HDU 3294 Girls‘s research(马拉车)

One day, sailormoon girls are so delighted that they intend to research about palindromic strings. Operation contains two steps:
First step: girls will write a long string (only contains lower case) on the paper.
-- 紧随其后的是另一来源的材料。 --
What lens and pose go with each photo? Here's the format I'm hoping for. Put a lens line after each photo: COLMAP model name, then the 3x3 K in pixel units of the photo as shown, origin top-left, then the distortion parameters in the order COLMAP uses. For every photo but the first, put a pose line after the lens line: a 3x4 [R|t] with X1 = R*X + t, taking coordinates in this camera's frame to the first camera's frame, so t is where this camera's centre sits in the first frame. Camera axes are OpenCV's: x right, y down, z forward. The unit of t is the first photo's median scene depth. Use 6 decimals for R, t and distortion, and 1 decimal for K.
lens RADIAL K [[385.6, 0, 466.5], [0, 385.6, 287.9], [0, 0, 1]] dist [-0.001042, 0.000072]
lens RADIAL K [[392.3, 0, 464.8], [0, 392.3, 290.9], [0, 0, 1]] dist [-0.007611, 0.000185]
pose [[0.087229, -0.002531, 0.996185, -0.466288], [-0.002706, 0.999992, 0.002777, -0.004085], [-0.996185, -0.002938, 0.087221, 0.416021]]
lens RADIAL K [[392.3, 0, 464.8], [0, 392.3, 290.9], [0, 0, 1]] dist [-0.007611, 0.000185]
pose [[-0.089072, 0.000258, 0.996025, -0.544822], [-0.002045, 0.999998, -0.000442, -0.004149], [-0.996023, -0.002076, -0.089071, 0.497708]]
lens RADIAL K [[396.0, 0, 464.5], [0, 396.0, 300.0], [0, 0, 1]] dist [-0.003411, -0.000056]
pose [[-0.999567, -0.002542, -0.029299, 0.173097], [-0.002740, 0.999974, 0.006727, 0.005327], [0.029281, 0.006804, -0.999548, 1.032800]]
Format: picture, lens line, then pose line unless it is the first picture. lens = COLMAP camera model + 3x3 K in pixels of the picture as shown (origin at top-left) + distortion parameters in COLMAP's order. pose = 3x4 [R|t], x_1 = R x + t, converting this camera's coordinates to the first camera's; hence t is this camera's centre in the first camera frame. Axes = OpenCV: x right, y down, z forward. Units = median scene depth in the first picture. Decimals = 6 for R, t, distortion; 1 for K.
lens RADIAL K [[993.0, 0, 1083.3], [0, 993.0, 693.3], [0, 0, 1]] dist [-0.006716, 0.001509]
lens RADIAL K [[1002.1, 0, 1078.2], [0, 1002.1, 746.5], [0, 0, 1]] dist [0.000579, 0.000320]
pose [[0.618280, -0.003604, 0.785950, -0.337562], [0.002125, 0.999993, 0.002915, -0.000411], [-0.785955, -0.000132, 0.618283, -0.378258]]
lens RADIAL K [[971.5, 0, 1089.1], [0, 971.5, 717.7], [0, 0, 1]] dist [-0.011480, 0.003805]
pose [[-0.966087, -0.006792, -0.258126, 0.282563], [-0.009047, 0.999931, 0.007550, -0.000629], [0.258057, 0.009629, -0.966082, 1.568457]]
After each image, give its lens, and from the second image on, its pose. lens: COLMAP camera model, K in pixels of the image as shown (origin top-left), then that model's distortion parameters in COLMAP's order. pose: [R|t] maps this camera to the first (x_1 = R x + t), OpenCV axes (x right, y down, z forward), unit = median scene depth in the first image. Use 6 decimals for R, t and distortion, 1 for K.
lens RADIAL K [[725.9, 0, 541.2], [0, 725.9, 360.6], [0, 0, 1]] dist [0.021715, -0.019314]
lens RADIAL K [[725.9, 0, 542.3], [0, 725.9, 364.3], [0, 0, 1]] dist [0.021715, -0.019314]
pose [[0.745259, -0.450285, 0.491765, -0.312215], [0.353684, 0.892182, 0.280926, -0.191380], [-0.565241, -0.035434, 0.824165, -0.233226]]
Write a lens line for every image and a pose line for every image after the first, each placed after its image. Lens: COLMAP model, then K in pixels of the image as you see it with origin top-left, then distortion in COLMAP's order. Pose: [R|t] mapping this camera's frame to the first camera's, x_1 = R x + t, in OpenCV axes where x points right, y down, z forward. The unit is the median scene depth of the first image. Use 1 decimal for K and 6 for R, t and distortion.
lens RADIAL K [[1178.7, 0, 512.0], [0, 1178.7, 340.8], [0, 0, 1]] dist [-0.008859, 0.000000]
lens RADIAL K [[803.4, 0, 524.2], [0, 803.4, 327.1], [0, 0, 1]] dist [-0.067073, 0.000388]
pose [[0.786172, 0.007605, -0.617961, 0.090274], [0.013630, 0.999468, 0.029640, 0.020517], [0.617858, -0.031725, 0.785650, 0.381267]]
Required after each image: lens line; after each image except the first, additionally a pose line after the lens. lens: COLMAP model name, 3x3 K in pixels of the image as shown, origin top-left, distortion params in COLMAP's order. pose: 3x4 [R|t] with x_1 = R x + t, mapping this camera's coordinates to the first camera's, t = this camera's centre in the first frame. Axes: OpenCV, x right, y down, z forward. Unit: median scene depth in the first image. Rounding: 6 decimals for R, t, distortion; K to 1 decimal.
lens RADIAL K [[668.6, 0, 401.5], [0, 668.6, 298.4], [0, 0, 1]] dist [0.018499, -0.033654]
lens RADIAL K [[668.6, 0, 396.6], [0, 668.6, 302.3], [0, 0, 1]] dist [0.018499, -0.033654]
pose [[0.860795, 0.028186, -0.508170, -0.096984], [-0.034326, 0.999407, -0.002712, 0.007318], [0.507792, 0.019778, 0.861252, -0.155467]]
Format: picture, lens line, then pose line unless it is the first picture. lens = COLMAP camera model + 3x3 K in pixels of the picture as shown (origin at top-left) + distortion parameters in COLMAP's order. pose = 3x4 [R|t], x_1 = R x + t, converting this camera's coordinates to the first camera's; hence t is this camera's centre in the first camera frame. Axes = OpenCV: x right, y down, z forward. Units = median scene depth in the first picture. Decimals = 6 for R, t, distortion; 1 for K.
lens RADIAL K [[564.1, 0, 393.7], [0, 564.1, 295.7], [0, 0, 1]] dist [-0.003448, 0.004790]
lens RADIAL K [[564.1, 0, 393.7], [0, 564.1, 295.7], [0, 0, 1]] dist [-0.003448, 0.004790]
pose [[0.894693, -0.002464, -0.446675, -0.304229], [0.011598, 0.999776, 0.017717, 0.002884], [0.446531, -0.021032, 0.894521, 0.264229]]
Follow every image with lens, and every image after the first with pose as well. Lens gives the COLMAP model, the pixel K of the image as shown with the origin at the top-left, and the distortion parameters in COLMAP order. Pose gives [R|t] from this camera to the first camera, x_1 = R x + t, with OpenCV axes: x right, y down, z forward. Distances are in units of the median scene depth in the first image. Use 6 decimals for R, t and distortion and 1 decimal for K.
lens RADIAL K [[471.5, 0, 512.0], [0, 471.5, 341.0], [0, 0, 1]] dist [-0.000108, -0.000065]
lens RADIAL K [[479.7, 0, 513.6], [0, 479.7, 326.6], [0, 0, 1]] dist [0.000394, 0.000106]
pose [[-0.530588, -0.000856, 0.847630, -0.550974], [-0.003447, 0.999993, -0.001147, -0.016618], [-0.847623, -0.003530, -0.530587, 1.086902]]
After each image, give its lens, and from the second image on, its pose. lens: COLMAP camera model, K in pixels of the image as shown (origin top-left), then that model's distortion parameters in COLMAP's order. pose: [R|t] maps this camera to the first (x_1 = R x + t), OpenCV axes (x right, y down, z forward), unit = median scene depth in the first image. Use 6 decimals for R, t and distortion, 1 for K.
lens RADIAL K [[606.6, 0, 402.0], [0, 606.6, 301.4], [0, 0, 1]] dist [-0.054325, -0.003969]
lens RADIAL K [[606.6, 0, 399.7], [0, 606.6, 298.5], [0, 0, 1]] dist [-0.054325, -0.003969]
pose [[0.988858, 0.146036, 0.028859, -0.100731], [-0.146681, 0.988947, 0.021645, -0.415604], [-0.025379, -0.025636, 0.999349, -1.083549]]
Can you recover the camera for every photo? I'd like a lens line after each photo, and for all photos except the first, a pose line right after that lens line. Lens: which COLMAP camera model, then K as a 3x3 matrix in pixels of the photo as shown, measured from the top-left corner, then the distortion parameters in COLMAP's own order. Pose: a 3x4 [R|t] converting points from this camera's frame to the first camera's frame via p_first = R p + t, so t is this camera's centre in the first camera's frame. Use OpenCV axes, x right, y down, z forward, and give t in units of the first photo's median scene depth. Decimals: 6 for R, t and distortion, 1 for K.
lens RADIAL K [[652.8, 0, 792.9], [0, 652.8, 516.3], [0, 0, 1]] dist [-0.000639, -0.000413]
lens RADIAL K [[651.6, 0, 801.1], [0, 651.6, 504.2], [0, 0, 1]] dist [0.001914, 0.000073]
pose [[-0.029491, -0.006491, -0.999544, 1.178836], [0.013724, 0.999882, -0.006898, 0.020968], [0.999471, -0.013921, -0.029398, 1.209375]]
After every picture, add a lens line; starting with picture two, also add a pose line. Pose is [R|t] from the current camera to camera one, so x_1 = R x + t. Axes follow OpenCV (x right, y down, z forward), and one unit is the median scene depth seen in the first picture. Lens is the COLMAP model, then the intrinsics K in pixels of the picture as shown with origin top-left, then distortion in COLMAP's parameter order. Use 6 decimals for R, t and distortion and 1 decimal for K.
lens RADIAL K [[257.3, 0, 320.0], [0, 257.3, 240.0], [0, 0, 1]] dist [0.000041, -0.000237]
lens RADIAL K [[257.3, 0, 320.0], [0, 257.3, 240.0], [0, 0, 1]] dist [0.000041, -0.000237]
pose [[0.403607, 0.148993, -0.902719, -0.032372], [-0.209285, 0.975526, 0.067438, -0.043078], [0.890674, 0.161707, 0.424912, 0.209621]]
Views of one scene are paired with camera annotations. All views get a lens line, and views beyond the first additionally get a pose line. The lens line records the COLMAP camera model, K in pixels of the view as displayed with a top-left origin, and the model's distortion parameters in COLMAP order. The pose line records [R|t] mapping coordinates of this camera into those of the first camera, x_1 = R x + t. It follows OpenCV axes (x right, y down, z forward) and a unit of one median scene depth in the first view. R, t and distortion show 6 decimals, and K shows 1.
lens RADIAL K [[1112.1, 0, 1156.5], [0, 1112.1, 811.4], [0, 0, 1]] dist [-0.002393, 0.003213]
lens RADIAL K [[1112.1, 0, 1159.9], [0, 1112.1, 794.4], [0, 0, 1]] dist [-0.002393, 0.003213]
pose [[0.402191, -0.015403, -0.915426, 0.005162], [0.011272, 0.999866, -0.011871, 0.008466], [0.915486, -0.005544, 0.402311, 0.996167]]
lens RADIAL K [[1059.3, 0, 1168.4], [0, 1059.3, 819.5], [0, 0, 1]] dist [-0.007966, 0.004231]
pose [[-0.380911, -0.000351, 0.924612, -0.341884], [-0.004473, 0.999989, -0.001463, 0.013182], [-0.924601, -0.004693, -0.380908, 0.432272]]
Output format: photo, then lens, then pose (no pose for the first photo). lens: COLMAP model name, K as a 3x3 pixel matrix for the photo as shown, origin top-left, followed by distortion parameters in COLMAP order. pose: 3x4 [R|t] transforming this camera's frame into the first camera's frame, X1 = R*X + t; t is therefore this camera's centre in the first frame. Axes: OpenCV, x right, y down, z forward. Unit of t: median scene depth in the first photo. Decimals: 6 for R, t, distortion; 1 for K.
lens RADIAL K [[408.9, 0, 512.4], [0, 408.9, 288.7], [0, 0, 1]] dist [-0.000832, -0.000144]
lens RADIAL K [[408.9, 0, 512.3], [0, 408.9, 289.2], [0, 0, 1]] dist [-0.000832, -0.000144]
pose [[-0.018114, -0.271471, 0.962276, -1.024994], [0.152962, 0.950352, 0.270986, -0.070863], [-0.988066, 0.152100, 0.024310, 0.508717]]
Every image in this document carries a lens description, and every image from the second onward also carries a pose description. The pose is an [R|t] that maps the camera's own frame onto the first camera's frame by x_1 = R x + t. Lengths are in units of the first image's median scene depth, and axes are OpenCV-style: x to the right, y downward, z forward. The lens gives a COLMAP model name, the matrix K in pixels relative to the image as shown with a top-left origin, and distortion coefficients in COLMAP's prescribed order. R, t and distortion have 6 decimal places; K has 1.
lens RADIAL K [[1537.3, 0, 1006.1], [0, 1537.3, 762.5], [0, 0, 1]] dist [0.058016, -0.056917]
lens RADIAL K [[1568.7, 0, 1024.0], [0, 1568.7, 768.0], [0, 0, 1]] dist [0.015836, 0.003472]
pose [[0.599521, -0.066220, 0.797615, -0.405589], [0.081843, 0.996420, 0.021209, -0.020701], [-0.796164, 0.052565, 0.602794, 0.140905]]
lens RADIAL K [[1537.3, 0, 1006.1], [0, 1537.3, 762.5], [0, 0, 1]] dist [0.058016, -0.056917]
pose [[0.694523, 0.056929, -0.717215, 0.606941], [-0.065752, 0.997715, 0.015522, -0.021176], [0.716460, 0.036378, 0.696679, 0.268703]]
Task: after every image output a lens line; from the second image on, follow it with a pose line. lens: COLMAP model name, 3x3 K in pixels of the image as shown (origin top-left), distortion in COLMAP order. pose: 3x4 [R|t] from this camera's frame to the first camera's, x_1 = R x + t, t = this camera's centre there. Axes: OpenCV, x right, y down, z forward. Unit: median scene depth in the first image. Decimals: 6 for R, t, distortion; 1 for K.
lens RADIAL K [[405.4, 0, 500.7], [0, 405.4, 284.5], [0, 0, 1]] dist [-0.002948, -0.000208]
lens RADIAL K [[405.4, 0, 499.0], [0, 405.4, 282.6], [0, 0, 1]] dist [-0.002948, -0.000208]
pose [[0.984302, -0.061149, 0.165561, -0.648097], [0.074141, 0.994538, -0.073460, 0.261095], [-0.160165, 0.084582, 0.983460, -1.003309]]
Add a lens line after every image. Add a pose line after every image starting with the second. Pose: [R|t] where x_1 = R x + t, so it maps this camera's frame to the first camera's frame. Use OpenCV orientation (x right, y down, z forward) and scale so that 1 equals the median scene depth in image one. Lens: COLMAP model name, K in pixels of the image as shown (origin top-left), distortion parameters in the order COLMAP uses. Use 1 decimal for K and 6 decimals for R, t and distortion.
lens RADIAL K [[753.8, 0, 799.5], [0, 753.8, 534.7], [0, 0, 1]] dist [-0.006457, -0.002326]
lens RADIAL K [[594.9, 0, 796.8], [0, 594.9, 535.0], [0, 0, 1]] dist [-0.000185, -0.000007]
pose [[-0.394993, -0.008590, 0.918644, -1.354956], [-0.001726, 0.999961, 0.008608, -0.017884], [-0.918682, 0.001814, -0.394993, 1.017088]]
For example, “abcde”, but ‘a’ inside is not the real ‘a’, that means if we define the ‘b’ is the real ‘a’, then we can infer that ‘c’ is the real ‘b’, ‘d’ is the real ‘c’ ……, ‘a’ is the real ‘z’. According to this, string “abcde” changes to “bcdef”.
Second step: girls will find out the longest palindromic string in the given string, the length of palindromic string must be equal or more than 2.
Input
Input contains multiple cases.
Each case contains two parts, a character and a string, they are separated by one space, the character representing the real ‘a’ is and the length of the string will not exceed 200000.All input must be lowercase.
If the length of string is len, it is marked from 0 to len-1.
Output
Please execute the operation following the two steps.
If you find one, output the start position and end position of palindromic string in a line, next line output the real palindromic string, or output “No solution!”.
If there are several answers available, please choose the string which first appears.
Sample Input
b babd
a abcd
Sample Output
0 2
aza
No solution!

题意:
题目上说的很明确了　寻找最大回文串　就是一道马拉车的裸板子题　加上了一个字符的转换　按照所给的字符与字符a的差值来确定新的字符　这种字符串之间的转换可以很容易的完成　
建议诸如马拉车此类的优化算法　尽量使用scanf去控制输入　减少时间

如果对马拉车不太了解　请点击这里　一篇很精彩的博客

2020.5.22补充：
https://leetcode-cn.com/problems/longest-palindromic-substring/solution/zui-chang-hui-wen-zi-chuan-by-leetcode-solution/

视屏中对马拉车的解释从12:43开始，非常详细。

上面的这篇博客其中对字符串刚开始时的预处理采用了string 其实string进行运算符重载　例如(+)，是非常耗费时间的，因为string这种顺序容器会使得插入点之后的迭代器会失效　也就是会重新分配一部分内存　这是很浪费时间的　我们可以用一个数组实现这种情况　也很简单　就是用一个提前分配内存的数组　逆向遍历字符串　填到数组中即可　省去了每次分配内存的开销

ac代码

#include<iostream>
#include<algorithm>
#include<string>
#include<vector>
#include<map>
#include<cstdio>
#include<cstring>
#include<unordered_map>
#include<cstring>
using namespace std;

char ch;
char str[400000+100];
int  p[400000+100];
char temp[400000+100];
int mx,id,flag;
int radius;
int center;

int init(char a[])
{
    int ans=1;
    int len=strlen(a);
    for(int i=len;i>=0;i--)
    {
        a[2*i+1]='#';
        a[2*i+2]=a[i];
        ans+=2;
    }
    a[0]='$';
    a[ans]='\0';
    return ans;
}

void Manachar(char *str)
{
    id=0;mx=0;
    flag=init(str);//处理后的长度　其实可以算
    for(int i=1;i<flag;i++)
    {
        p[i]=mx>i?min(p[2*id-i],mx-i):1;
        while(str[i+p[i]]==str[i-p[i]]) p[i]++;
        if(mx<i+p[i])
        {
            mx=i+p[i];
            id=i;
        }
        if(radius<p[i])
        {
            radius=p[i];
            center=i;
        }
    }
}
int main()
{
    while(~scanf("%c %s",&ch,str))
    {
        getchar();
        memset(p,0,sizeof(p));
        radius=0,center=0;
        mx=0,id=0;
        strcpy(temp,str);
        Manachar(str);
        int x=(center-radius)/2+radius-1;
        int y=(center-radius)/2;
        if(x-y<2)
        {
            printf("No solution!\n");
        }else{
            printf("%d %d\n",y,x-1);
            int ans=ch-'a';
            for(int i=y;i<x;i++)
            {
                printf("%c",temp[i]-ans-'a'>=0?temp[i]-ans:temp[i]+26-ans);
            }
            putchar('\n');
        }
    }
}